Directed Acyclic Graph

Use the generated DAG to get an overview of your Data Pipelines

A directed acyclic graph (DAG) is a collection of nodes and edges. Edges connect nodes to each other and represent a relationship between the connected nodes.

You can view the DAG for your data pipeline by clicking the DAG button in pipeline builder view (Figure 1).

Figure 1. Directed Acyclic Graph button

Your data pipeline may contain hundreds of steps and can become hard to read just by looking at the sequence of operations in the pipeline builder. The DAG helps you to get a quick overview.

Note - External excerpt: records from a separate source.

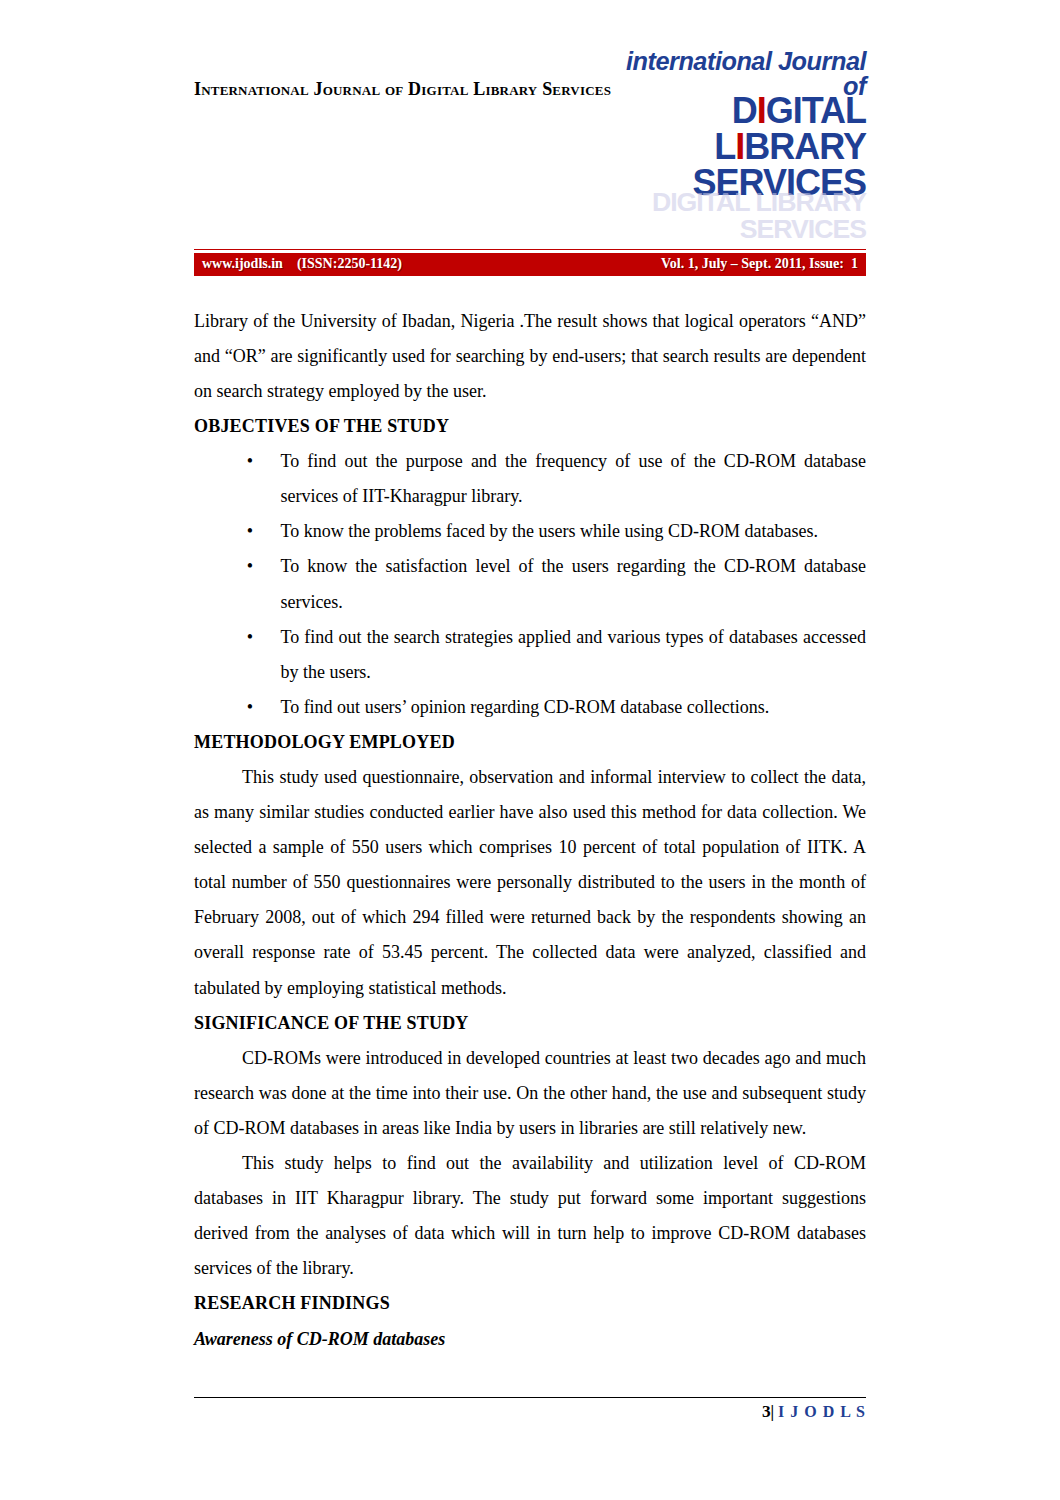International Journal of Digital Library Services
international Journal of
DIGITAL LIBRARY SERVICES
DIGITAL LIBRARY SERVICES
www.ijodls.in(ISSN:2250-1142)
Vol. 1, July – Sept. 2011, Issue: 1
Library of the University of Ibadan, Nigeria .The result shows that logical operators “AND” and “OR” are significantly used for searching by end-users; that search results are dependent on search strategy employed by the user.
Objectives of the Study
To find out the purpose and the frequency of use of the CD-ROM database services of IIT-Kharagpur library.
To know the problems faced by the users while using CD-ROM databases.
To know the satisfaction level of the users regarding the CD-ROM database services.
To find out the search strategies applied and various types of databases accessed by the users.
To find out users’ opinion regarding CD-ROM database collections.
Methodology Employed
This study used questionnaire, observation and informal interview to collect the data, as many similar studies conducted earlier have also used this method for data collection. We selected a sample of 550 users which comprises 10 percent of total population of IITK. A total number of 550 questionnaires were personally distributed to the users in the month of February 2008, out of which 294 filled were returned back by the respondents showing an overall response rate of 53.45 percent. The collected data were analyzed, classified and tabulated by employing statistical methods.
Significance of the Study
CD-ROMs were introduced in developed countries at least two decades ago and much research was done at the time into their use. On the other hand, the use and subsequent study of CD-ROM databases in areas like India by users in libraries are still relatively new.
This study helps to find out the availability and utilization level of CD-ROM databases in IIT Kharagpur library. The study put forward some important suggestions derived from the analyses of data which will in turn help to improve CD-ROM databases services of the library.
Research Findings
Awareness of CD-ROM databases
3| I J O D L S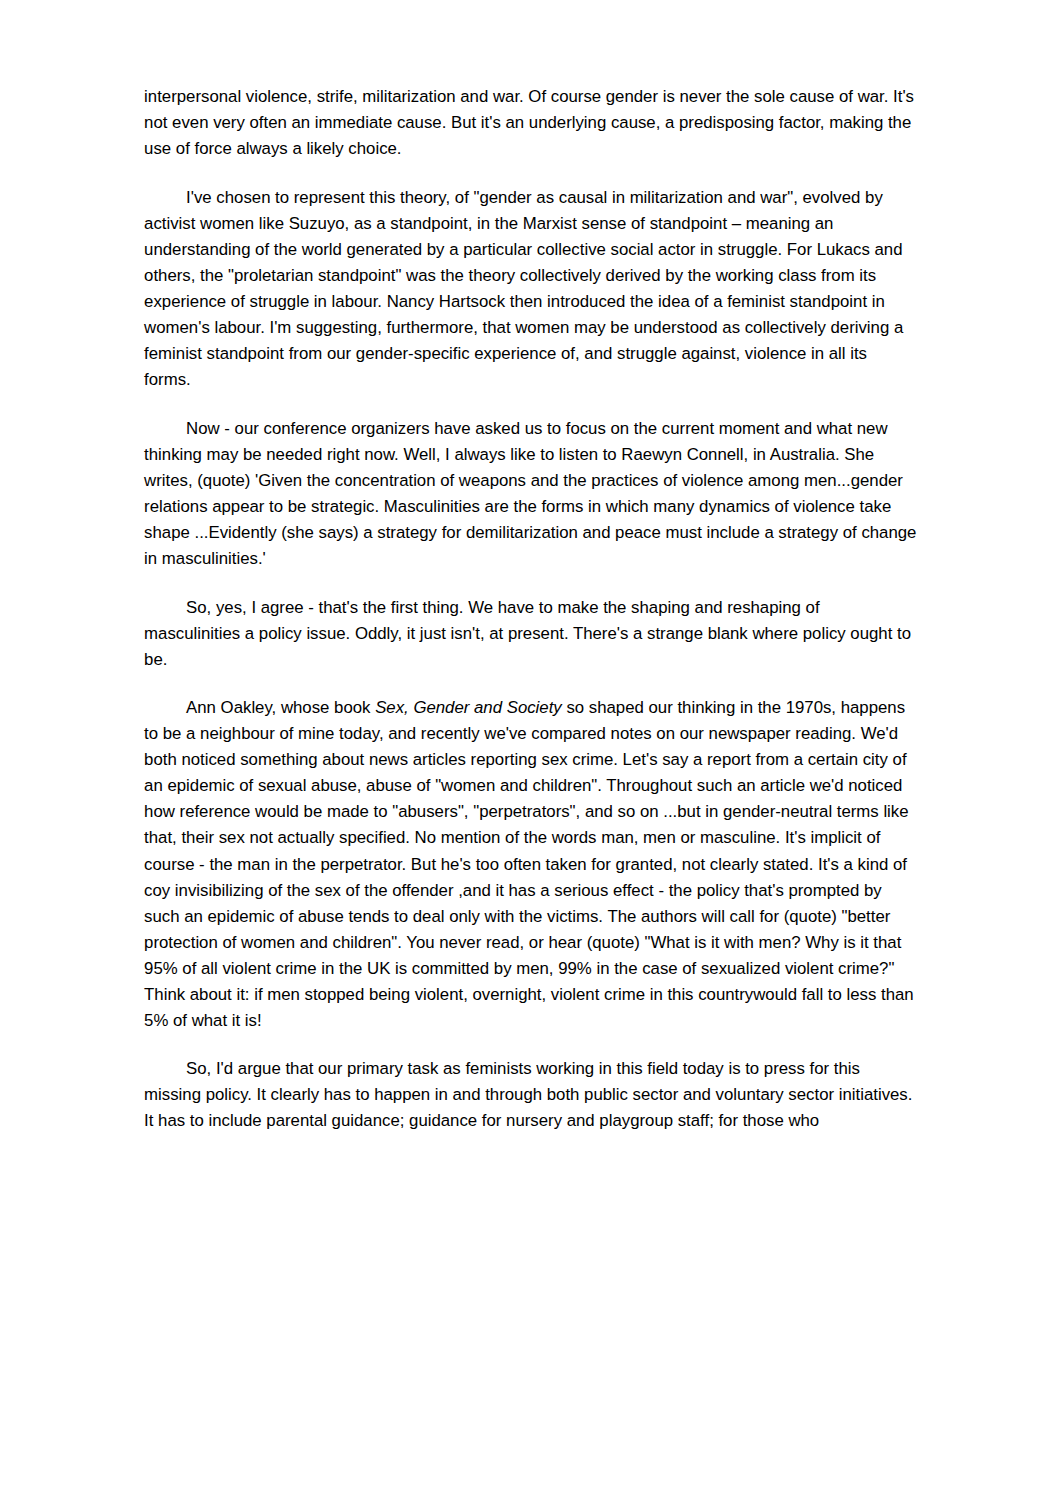interpersonal violence, strife, militarization and war. Of course gender is never the sole cause of war. It's not even very often an immediate cause. But it's an underlying cause, a predisposing factor, making the use of force always a likely choice.
I've chosen to represent this theory, of "gender as causal in militarization and war", evolved by activist women like Suzuyo, as a standpoint, in the Marxist sense of standpoint – meaning an understanding of the world generated by a particular collective social actor in struggle. For Lukacs and others, the "proletarian standpoint" was the theory collectively derived by the working class from its experience of struggle in labour. Nancy Hartsock then introduced the idea of a feminist standpoint in women's labour. I'm suggesting, furthermore, that women may be understood as collectively deriving a feminist standpoint from our gender-specific experience of, and struggle against, violence in all its forms.
Now - our conference organizers have asked us to focus on the current moment and what new thinking may be needed right now. Well, I always like to listen to Raewyn Connell, in Australia. She writes, (quote) 'Given the concentration of weapons and the practices of violence among men...gender relations appear to be strategic. Masculinities are the forms in which many dynamics of violence take shape ...Evidently (she says) a strategy for demilitarization and peace must include a strategy of change in masculinities.'
So, yes, I agree - that's the first thing. We have to make the shaping and reshaping of masculinities a policy issue. Oddly, it just isn't, at present. There's a strange blank where policy ought to be.
Ann Oakley, whose book Sex, Gender and Society so shaped our thinking in the 1970s, happens to be a neighbour of mine today, and recently we've compared notes on our newspaper reading. We'd both noticed something about news articles reporting sex crime. Let's say a report from a certain city of an epidemic of sexual abuse, abuse of "women and children". Throughout such an article we'd noticed how reference would be made to "abusers", "perpetrators", and so on ...but in gender-neutral terms like that, their sex not actually specified. No mention of the words man, men or masculine. It's implicit of course - the man in the perpetrator. But he's too often taken for granted, not clearly stated. It's a kind of coy invisibilizing of the sex of the offender ,and it has a serious effect - the policy that's prompted by such an epidemic of abuse tends to deal only with the victims. The authors will call for (quote) "better protection of women and children". You never read, or hear (quote) "What is it with men? Why is it that 95% of all violent crime in the UK is committed by men, 99% in the case of sexualized violent crime?" Think about it: if men stopped being violent, overnight, violent crime in this countrywould fall to less than 5% of what it is!
So, I'd argue that our primary task as feminists working in this field today is to press for this missing policy. It clearly has to happen in and through both public sector and voluntary sector initiatives. It has to include parental guidance; guidance for nursery and playgroup staff; for those who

Take for example the following two steps in Figure 2.

Figure 2. a data pipeline consisting of two steps

The two steps are Filter time and Join. Note that the join will create a new dataset. The DAG generated from the above steps is shown in Figure 3.

Figure 3. Directed Acyclic Graph generated from a data pipeline

In the above example, there are two source datasets (blue squares) and two steps (grey circles). Note how the Join operation is represented in the DAG. It is connected to a source dataset themes and an operation Filter time that is connected to a source dataset sets. This is because the Join is between the unchanged themes dataset and the sets dataset after the Filter time operation has been applied to it.

The Join operation yields a new dataset, my_joined_data. This is not a source dataset so its representation is different, a yellow square.

The green circles titled "Show" indicate what is shown in the preview. These are:
- sets (with Filter time operation applied)
- themes (unchanged)
- my_joined_data (result of a join)

So in the Preview column you will see three datasets (Figure 4.):

Figure 4. the preview of 3 datasets, two of which are source datasets

The DAG view is auto-generated from the data pipeline every time the pipeline is updated.